*JOB ITEM*
Copy the records below line by line and word for word, from the very first line through the line with "See the detailed", omitting each picture.

*Stored data*
________________

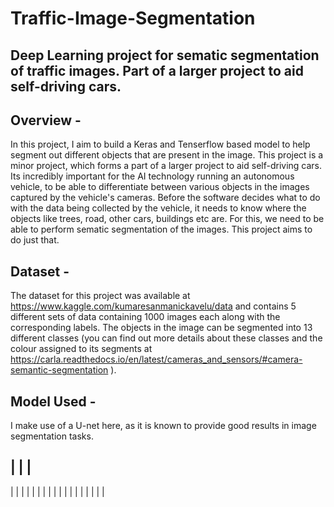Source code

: # Traffic-Image-Segmentation
## Deep Learning project for sematic segmentation of traffic images. Part of a larger project to aid self-driving cars.


## Overview - 
In this project, I aim to build a Keras and Tenserflow based model to help segment out different objects that are present in the image. 
This project is a minor project, which forms a part of a larger project to aid self-driving cars. Its incredibly important for the AI technology running an autonomous vehicle, to be able to differentiate between various objects in the images captured by the vehicle's cameras. Before the software decides what to do with the data being collected by the vehicle, it needs to know where the objects like trees, road, other cars, buildings etc are. For this, we need to be able to perform sematic segmentation of the images.
This project aims to do just that.

## Dataset - 
The dataset for this project was available at https://www.kaggle.com/kumaresanmanickavelu/data and contains 5 different sets of data containing 1000 images each along with the corresponding labels. The objects in the image can be segmented into 13 different classes (you can find out more details about these classes and the colour assigned to its segments at https://carla.readthedocs.io/en/latest/cameras_and_sensors/#camera-semantic-segmentation ).

## Model Used -
I make use of a U-net here, as it is known to provide good results in image segmentation tasks. 

| | |
------
| | |
| | | 
| | |
| | |
| | | 
| | |
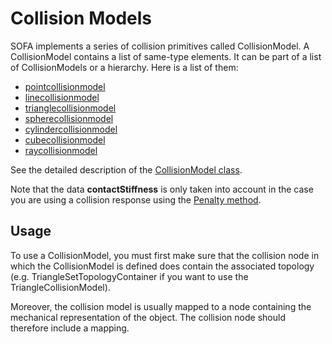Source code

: Collision Models
================

SOFA implements a series of collision primitives called CollisionModel. A CollisionModel contains a list of same-type elements. It can be part of a list of CollisionModels or a hierarchy. Here is a list of them:

- [pointcollisionmodel](./../PointCollisionModel)
- [linecollisionmodel](./../LineCollisionModel)
- [trianglecollisionmodel](./../TriangleCollisionModel)
- [spherecollisionmodel](./../SphereCollisionModel)
- [cylindercollisionmodel](./../CylinderCollisionModel)
- [cubecollisionmodel](./../CubeCollisionModel)
- [raycollisionmodel](./../RayCollisionModel)

See the detailed description of the [CollisionModel class](https://www.sofa-framework.org/api/master/sofa/html/classsofa_1_1core_1_1_collision_model.html).

Note that the data **contactStiffness** is only taken into account in the case you are using a collision response using the [Penalty method](../../../../simulation-principles/multi-model-representation/collision/#collision-response).



Usage
-----

To use a CollisionModel, you must first make sure that the collision node in which the CollisionModel is defined does contain the associated topology (e.g. TriangleSetTopologyContainer if you want to use the TriangleCollisionModel).

Moreover, the collision model is usually mapped to a node containing the mechanical representation of the object. The collision node should therefore include a mapping.

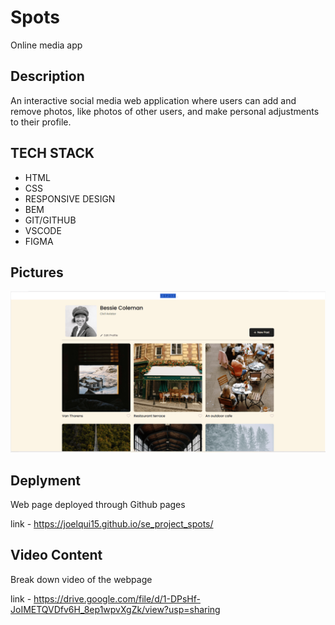 # Spots

Online media app

## Description

An interactive social media web application where users can add and remove photos, like photos of other users, and make personal adjustments to their profile.

## TECH STACK

- HTML
- CSS
- RESPONSIVE DESIGN
- BEM
- GIT/GITHUB
- VSCODE
- FIGMA

## Pictures

![front page of spots social media application](./images/Demo/demo__image.png)

## Deplyment

Web page deployed through Github pages

link - https://joelqui15.github.io/se_project_spots/

## Video Content

Break down video of the webpage

link - https://drive.google.com/file/d/1-DPsHf-JoIMETQVDfv6H_8ep1wpvXgZk/view?usp=sharing
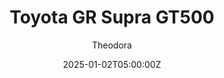---
title: "Toyota GR Supra GT500"
meta_title: ""
description: "Toyota GR Supra GT500 - JT5 Moyota GT500 (urd_jt5_moyoda_2021) by URD"
date: 2025-01-02T05:00:00Z
thumb: 6RRByKD
mainimage: x8gkxhL
cargallery: ["bEy88ON", "VR48sBB", "ZXdtgPT"]
categories: ["Car"]
author: "Theodora"
championship: Super GT
tags: ["Toyota", "Super GT", "GT500", "URD", "Japan", "2021","Sports Car"]
draft: false
link: https://ouo.io/wAMWOn
zipsize: "160 MB"
host: mods
manu: Toyota
logo2: Toyota-text
country: Japan
year: 2021
championship: Super GT
class: GT500
drivetrain: RWD
engine: 2.0l NR4S21 I4
power: 644 hp
torque: 633
mass: 1020
speed: 300
gb: 6-Speed
accel: 3s
creator: URD
creatorfull: United Racing Design
creatorlink: https://unitedracingdesign.com
version: "1.0"
csp: "0.2.6"
carname: "Toyota GR Supra GT500"
realname: "AC JT5 Moyoda"
livery: "6 included"
r2r: 1
---
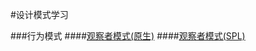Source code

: #设计模式学习

###行为模式
####[观察者模式(原生)](https://github.com/zhangrenjie/patterns/tree/master/observer)
####[观察者模式(SPL)](https://github.com/zhangrenjie/patterns/tree/master/observer)



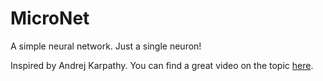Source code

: # MicroNet

A simple neural network. Just a single neuron!

Inspired by Andrej Karpathy. You can find a great video on the topic [here](https://www.youtube.com/watch?v=VMj-3S1tku0).
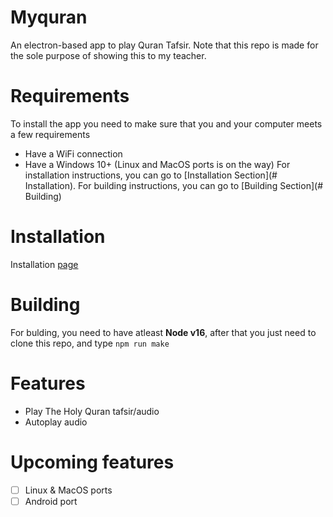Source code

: # Myquran

An electron-based app to play Quran Tafsir. Note that this repo is made for the sole purpose of showing this to my teacher.

# Requirements
To install the app you need to make sure that you and your computer meets a few requirements
- Have a WiFi connection
- Have a Windows 10+ (Linux and MacOS ports is on the way)
For installation instructions, you can go to [Installation Section](# Installation). For building instructions, you can go to [Building Section](# Building)

# Installation
Installation [page](https://github.com/LastCleanShirt/Myquran/releases)

# Building
For bulding, you need to have atleast **Node v16**, after that you just need to clone this repo, and type `npm run make`  

# Features
- Play The Holy Quran tafsir/audio
- Autoplay audio

#  Upcoming features
- [ ] Linux & MacOS ports
- [ ] Android port
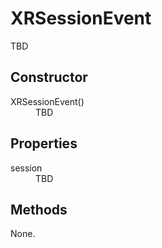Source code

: # XRSessionEvent

TBD

## Constructor

<dl>
  <dt>XRSessionEvent()</dt>
  <dd>TBD</dd>
</dl>

## Properties

<dl>
  <dt>session</dt>
  <dd>TBD</dd>
</dl>

## Methods

None.
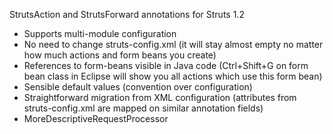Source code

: StrutsAction and StrutsForward annotations for Struts 1.2

- Supports multi-module configuration
- No need to change struts-config.xml (it will stay almost empty no matter how much actions and form beans you create)
- References to form-beans visible in Java code (Ctrl+Shift+G on form bean class in Eclipse will show you all actions which use this form bean)
- Sensible default values (convention over configuration)
- Straightforward migration from XML configuration (attributes from struts-config.xml are mapped on similar annotation fields)
- MoreDescriptiveRequestProcessor
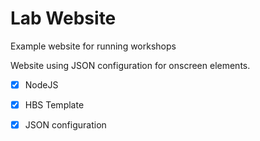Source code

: # Lab Website 
Example website for running workshops

Website using JSON configuration for onscreen elements.

- [x] NodeJS
- [x] HBS Template
- [x] JSON configuration


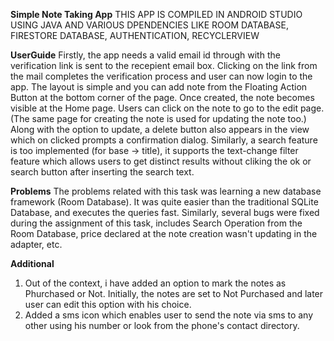 **Simple Note Taking App**
THIS APP IS COMPILED IN ANDROID STUDIO USING JAVA AND VARIOUS DPENDENCIES LIKE ROOM DATABASE, FIRESTORE DATABASE, AUTHENTICATION, RECYCLERVIEW

**UserGuide**
Firstly, the app needs a valid email id through with the verification link is sent to the recepient email box. Clicking on the link from the mail completes the verification process and user can now login to the app.
The layout is simple and you can add note from the Floating Action Button at the bottom corner of the page. Once created, the note becomes visible at the Home page. Users can click on the note to go to the edit page.
(The same page for creating the note is used for updating the note too.)
Along with the option to update, a delete button also appears in the view which on clicked prompts a confirmation dialog.
Similarly, a search feature is too implemented (for base -> title), it supports the text-change filter feature which allows users to get distinct results without cliking the ok or search button after inserting the search text.

**Problems**
The problems related with this task was learning a new database framework (Room Database). It was quite easier than the traditional SQLite Database, and executes the queries fast. Similarly, several bugs were fixed during
the assignment of this task, includes Search Operation from the Room Database, price declared at the note creation wasn't updating in the adapter, etc.

**Additional**
1. Out of the context, i have added an option to mark the notes as Phurchased or Not. Initially, the notes are set to Not Purchased and later user can edit this option with his choice.
2. Added a sms icon which enables user to send the note via sms to any other using his number or look from the phone's contact directory.
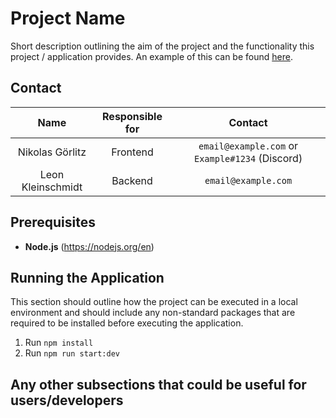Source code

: # Project Name

Short description outlining the aim of the project and the functionality this project / application provides. 
An example of this can be found [here](https://github.com/vatger/teamspeak-station-bot).

## Contact

|        Name         | Responsible for |                      Contact                      |
|:-------------------:|:---------------:|:-------------------------------------------------:|
|   Nikolas Görlitz   |    Frontend     |  `email@example.com` or `Example#1234` (Discord)  |
|  Leon Kleinschmidt  |     Backend     |                `email@example.com`                |

## Prerequisites
- **Node.js** (https://nodejs.org/en)

## Running the Application

This section should outline how the project can be executed in a local environment and should
include any non-standard packages that are required to be installed before executing the
application.

1. Run `npm install`
2. Run `npm run start:dev`

## Any other subsections that could be useful for users/developers
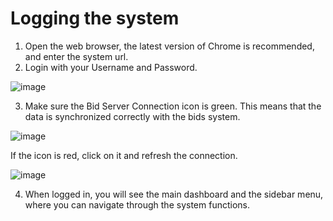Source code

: # Logging the system

1. Open the web browser, the latest version of Chrome is recommended, and enter the system url.
2. Login with your Username and Password.

![image](https://user-images.githubusercontent.com/20393485/48548719-561a2700-e8d6-11e8-87e7-01a85b7bee04.png)

3. Make sure the Bid Server Connection icon is green. This means that the data is synchronized correctly with the bids system. 

![image](https://user-images.githubusercontent.com/20393485/48549572-d0e44180-e8d8-11e8-8f1a-b14564ed82be.png)

If the icon is red, click on it and refresh the connection.

![image](https://user-images.githubusercontent.com/20393485/49065584-16810280-f227-11e8-8103-ac077d1d4578.png)


4. When logged in, you will see the main dashboard and the sidebar menu, where you can navigate through the system functions.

________________

*SOLUTION TO THE EXERCISE*
Source code

: # Traffic-Image-Segmentation
## Deep Learning project for sematic segmentation of traffic images. Part of a larger project to aid self-driving cars.


## Overview - 
In this project, I aim to build a Keras and Tenserflow based model to help segment out different objects that are present in the image. 
This project is a minor project, which forms a part of a larger project to aid self-driving cars. Its incredibly important for the AI technology running an autonomous vehicle, to be able to differentiate between various objects in the images captured by the vehicle's cameras. Before the software decides what to do with the data being collected by the vehicle, it needs to know where the objects like trees, road, other cars, buildings etc are. For this, we need to be able to perform sematic segmentation of the images.
This project aims to do just that.

## Dataset - 
The dataset for this project was available at https://www.kaggle.com/kumaresanmanickavelu/data and contains 5 different sets of data containing 1000 images each along with the corresponding labels. The objects in the image can be segmented into 13 different classes (you can find out more details about these classes and the colour assigned to its segments at https://carla.readthedocs.io/en/latest/cameras_and_sensors/#camera-semantic-segmentation ).

## Model Used -
I make use of a U-net here, as it is known to provide good results in image segmentation tasks. 

| | |
------
| | |
| | | 
| | |
| | |
| | | 
| | |
Source code

: Collision Models
================

SOFA implements a series of collision primitives called CollisionModel. A CollisionModel contains a list of same-type elements. It can be part of a list of CollisionModels or a hierarchy. Here is a list of them:

- [pointcollisionmodel](./../PointCollisionModel)
- [linecollisionmodel](./../LineCollisionModel)
- [trianglecollisionmodel](./../TriangleCollisionModel)
- [spherecollisionmodel](./../SphereCollisionModel)
- [cylindercollisionmodel](./../CylinderCollisionModel)
- [cubecollisionmodel](./../CubeCollisionModel)
- [raycollisionmodel](./../RayCollisionModel)

See the detailed description of the [CollisionModel class](https://www.sofa-framework.org/api/master/sofa/html/classsofa_1_1core_1_1_collision_model.html).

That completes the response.